Note: this can take hours. I stopped when loss was around 0.5

In [None]:
model = DecoderOnlyTransformer(
    num_layers=8,
    num_heads=8,
    vocab_size=train_dataset.vocab_size,
    hidden_size=512,
    max_pos_embeddings=train_dataset.block_size,
    dropout=0.1,
).to(device).train()

loss_fn = nn.CrossEntropyLoss()
optimizer = optim.Adam(model.parameters(), lr=6e-4)

max_epochs = 1
for epoch in range(max_epochs):
    pbar = tqdm(enumerate(train_loader), total=len(train_loader))
    for it, (x, y) in pbar:
        x = x.to(device)
        y = y.to(device)

        optimizer.zero_grad()
        
        logits = model(x)
        loss = loss_fn(logits.view(-1, logits.size(-1)), y.view(-1))
        loss.backward()

        optimizer.step()

        pbar.set_description(f"epoch {epoch} iter {it}: train loss {loss.item():.5f}")

In [19]:
def top_k_logits(logits, k):
    v, ix = torch.topk(logits, k)
    out = logits.clone()
    out[out < v[:, [-1]]] = -float('Inf')
    return out

In [20]:
@torch.no_grad()
def sample(model, x, steps, temperature=1.0, sample=False, top_k=None):
    """
    take a conditioning sequence of indices in x (of shape (b,t)) and predict the next token in
    the sequence, feeding the predictions back into the model each time
    """
    model.eval()
    for k in range(steps):
        x_cond = x if x.size(1) <= block_size else x[:, -block_size:] # crop context if needed
        logits = model(x_cond)
        # pluck the logits at the final step and scale by temperature
        logits = logits[:, -1, :] / temperature
        # optionally crop probabilities to only the top k options
        if top_k is not None:
            logits = top_k_logits(logits, top_k)
        # apply softmax to convert to probabilities
        probs = F.softmax(logits, dim=-1)
        # sample from the distribution or take the most likely
        if sample:
            ix = torch.multinomial(probs, num_samples=1)
        else:
            _, ix = torch.topk(probs, k=1, dim=-1)
        # append to the sequence and continue
        x = torch.cat((x, ix), dim=1)

    return x

In [21]:
context = " O God, O God! "
x = torch.tensor([train_dataset.stoi[s] for s in re.split(r"\b", context)], dtype=torch.long)[None,...].to(device)
y = sample(model, x, 500, temperature=1.0, sample=True, top_k=10)[0]
completion = ''.join([train_dataset.itos[int(i)] for i in y])
print(completion)

 O God, O God!

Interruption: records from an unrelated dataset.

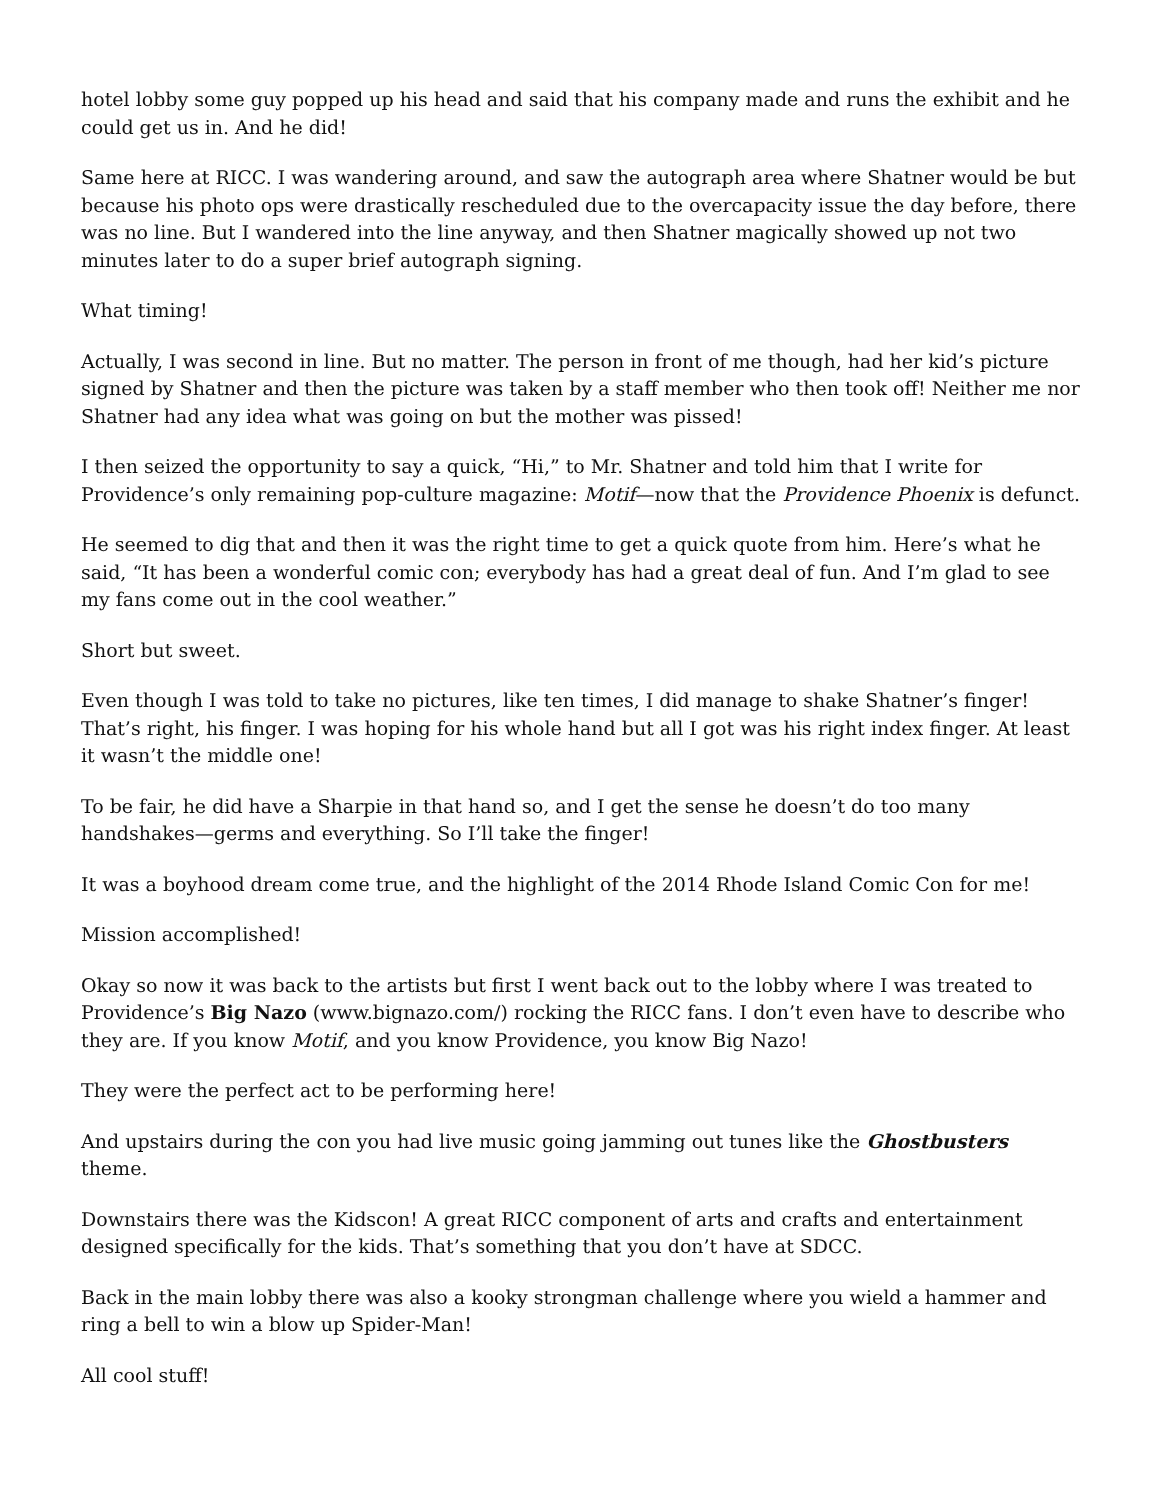hotel lobby some guy popped up his head and said that his company made and runs the exhibit and he could get us in. And he did!
Same here at RICC. I was wandering around, and saw the autograph area where Shatner would be but because his photo ops were drastically rescheduled due to the overcapacity issue the day before, there was no line. But I wandered into the line anyway, and then Shatner magically showed up not two minutes later to do a super brief autograph signing.
What timing!
Actually, I was second in line. But no matter. The person in front of me though, had her kid’s picture signed by Shatner and then the picture was taken by a staff member who then took off! Neither me nor Shatner had any idea what was going on but the mother was pissed!
I then seized the opportunity to say a quick, “Hi,” to Mr. Shatner and told him that I write for Providence’s only remaining pop-culture magazine: Motif—now that the Providence Phoenix is defunct.
He seemed to dig that and then it was the right time to get a quick quote from him. Here’s what he said, “It has been a wonderful comic con; everybody has had a great deal of fun. And I’m glad to see my fans come out in the cool weather.”
Short but sweet.
Even though I was told to take no pictures, like ten times, I did manage to shake Shatner’s finger! That’s right, his finger. I was hoping for his whole hand but all I got was his right index finger. At least it wasn’t the middle one!
To be fair, he did have a Sharpie in that hand so, and I get the sense he doesn’t do too many handshakes—germs and everything. So I’ll take the finger!
It was a boyhood dream come true, and the highlight of the 2014 Rhode Island Comic Con for me!
Mission accomplished!
Okay so now it was back to the artists but first I went back out to the lobby where I was treated to Providence’s Big Nazo (www.bignazo.com/) rocking the RICC fans. I don’t even have to describe who they are. If you know Motif, and you know Providence, you know Big Nazo!
They were the perfect act to be performing here!
And upstairs during the con you had live music going jamming out tunes like the Ghostbusters theme.
Downstairs there was the Kidscon! A great RICC component of arts and crafts and entertainment designed specifically for the kids. That’s something that you don’t have at SDCC.
Back in the main lobby there was also a kooky strongman challenge where you wield a hammer and ring a bell to win a blow up Spider-Man!
All cool stuff!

If there be but a shadow in the small
thing more than you should endure the devil than you. You are a good
chorus when ’a is so in the time of Pompey.

WILLIAMS.
I would have you see the King as I may.

PISTOL.
I understand thee not.

FLUELLEN.
I will give you bloody courage off and done; God help me to countenance!
I feel to God his Grace of arms, and I hate’, I stand in Richard’s hall.
O, that we now could come by first the King!

GLOUCESTER.
Never make him welcome with his lady’s words,
When with his body’s right hand this favour now.
This on his part I’ll charm this napkin:
Do but consent; and presently return again,
See when they bid me come my eyes to be.

KING RICHARD.
What I can do I will thankfully be;
For loan oft loses not itself so near.

QUEEN.
As above the slow justice, and in preserve,
With me, and with forgotten head,
With heavy weight and modest breath doth lie,
As the death of this happy womb.

KING RICHARD.
The same of them is too bold and worn,
Unapt